I have used MuseScore to compose the music and to perform it.
... And now for a new challenge. I have been posting photos from my first and third sunrise session an Milano Marittima - the rainy and the clean sky ones. As for the second session however, there are issues with the wind moving the clouds resulting in a noticeable shift of the clouds across my exposure bracketings. So I decided to give a try at one of the video I shot on that morning. I am an absolute inept at video processing - so many technicalities to learn in order to know what I am doing (and so little time for such a learning curve)... Moreover, I do not love video postprocessing because I feel that I do not have so much control on the image as I would want to - with photos I have almost complete control over every aspect of a RAW file, using masks of every kind, blending different exposures manually to enhance just every small portion of the frame I wish... Nothing of this I can do with video. Or I am able to do, which is virtually the same. Yet I decided to give it a try, and it has thrilled me, so I am posting the results of this new adventure. An integral part of this new challenge has been the choice to compose a music for the video by myself - yes, I was rather tentative about this at first, but I have made it, at last.

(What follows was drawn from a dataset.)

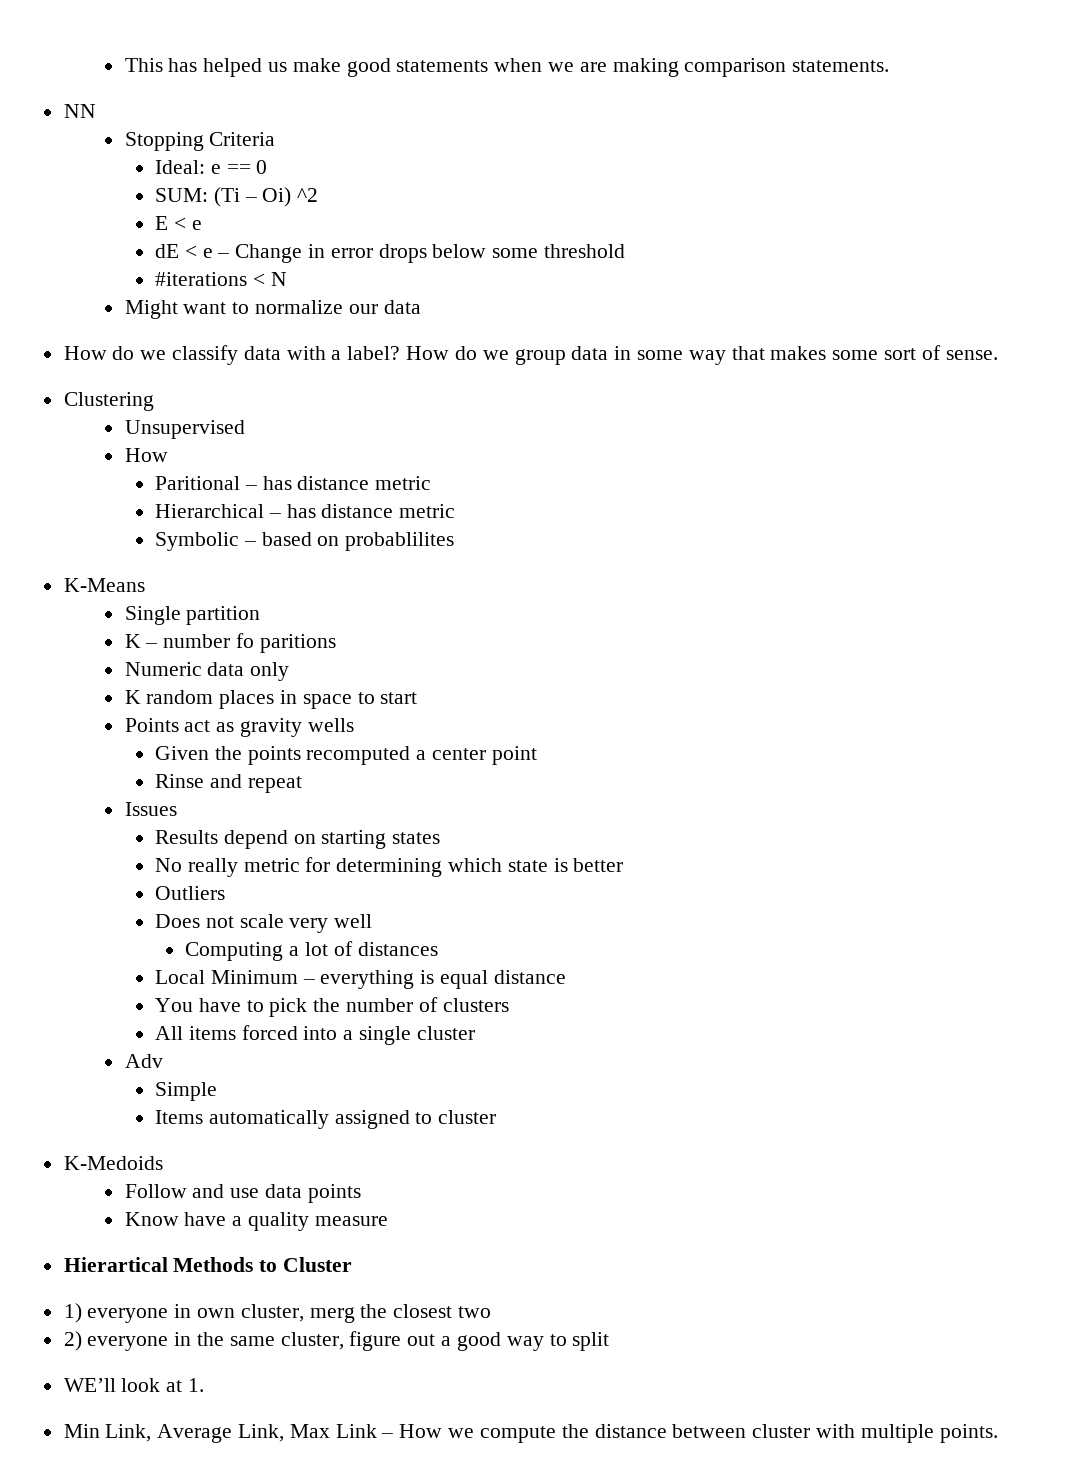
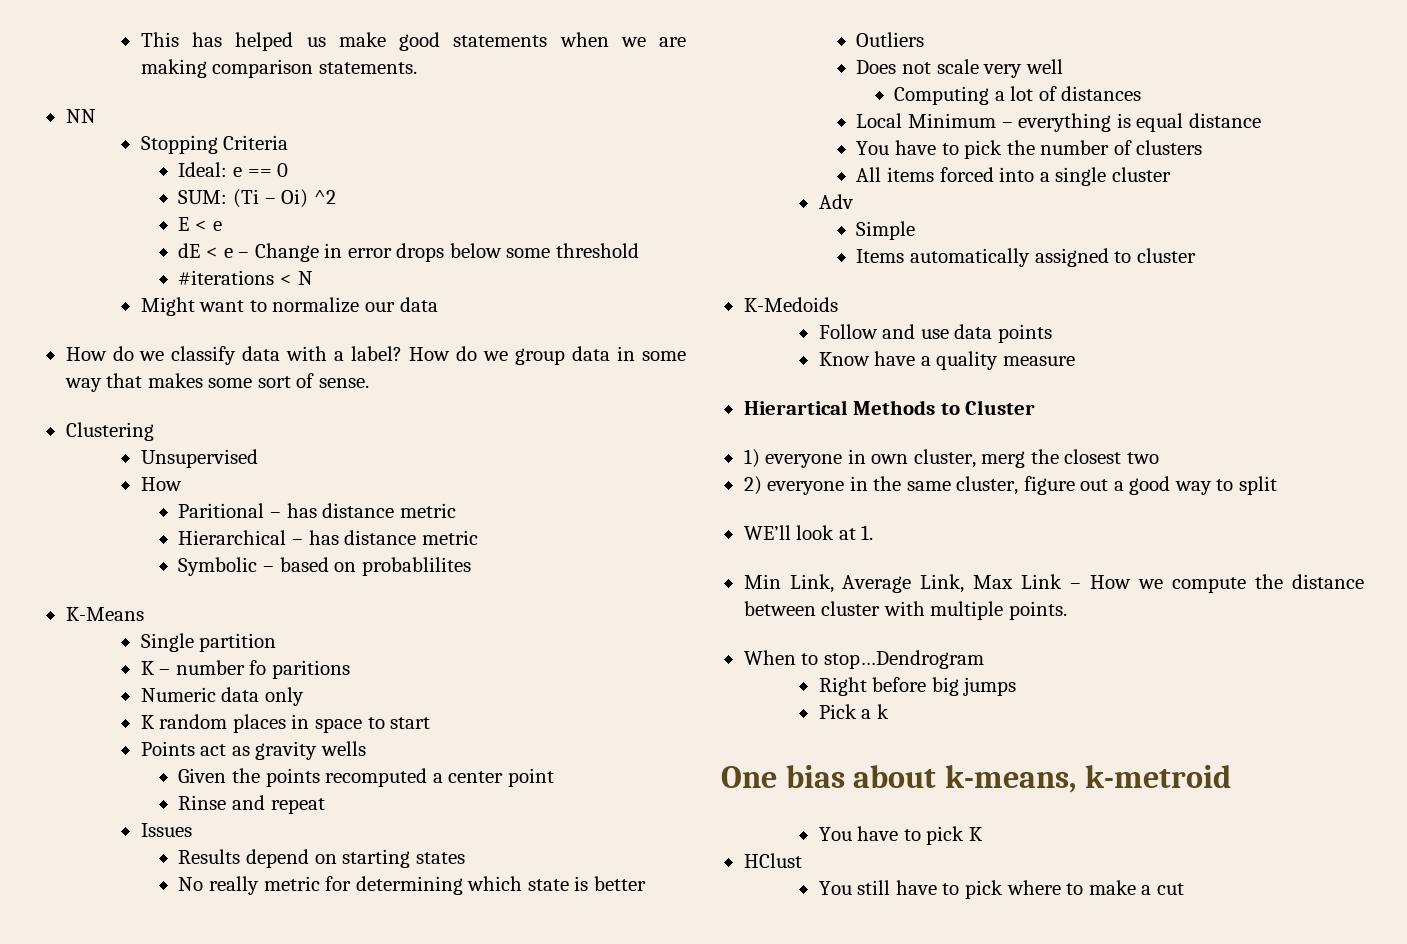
(998, 1433) none -> [743,650,984,669] [818,677,1017,696] [818,704,889,719] [721,765,1231,793] [818,826,983,845] [743,853,802,868] [818,880,1184,899] // When to stop…Dendrogram // Right before big jumps // Pick a k // One bias about k-means, k-metroid // You have to pick K // HClust // You still have to pick where to make a cut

I hope that you enjoy this work of mine.
I have shot the video at 50 fps in order to get some decent slow motion. True to my Open Source workflow, I have processed the video with Kdenlive.I have doubled the original audio track using Audacity - while I loved the scene in slow motion, the resulting audio was just distorted; the solution to this issue was to copy and paste the whole original audio clip in order to double its length without stretching the (sound) waves to an unnatural sound.
I have used MuseScore to compose the music and to perform it.
Download Jingle Bells sheet music By James Pierpoint in PDF and MP3
kongashare.com/jingle-bells-sheet-music/
Download Think Of me Sheet Music By Andrew Lloyd Webbber
kongashare.com/think-of-me-sheet-music-andrew-lloyd-webber/
Hunting High and Low sheet music (a-ha music score) in PDF and MP3
kongashare.com/hunting-high-and-low-sheet-music-a-ha-musi...
Download Free Dancing Line Sheet Music for Piano
kongashare.com/free-dancing-line-sheet-music/
2018-175 MuseScore: I used to use Sibelius for musical transcription but I couldn't justify its new monthly subscription model since I don't write music too often. Enter MuseScore. I have to admit its single-page tutorial is very accessible and gives you everything you need to be up and running within 30 minutes. It's also free! Awesome.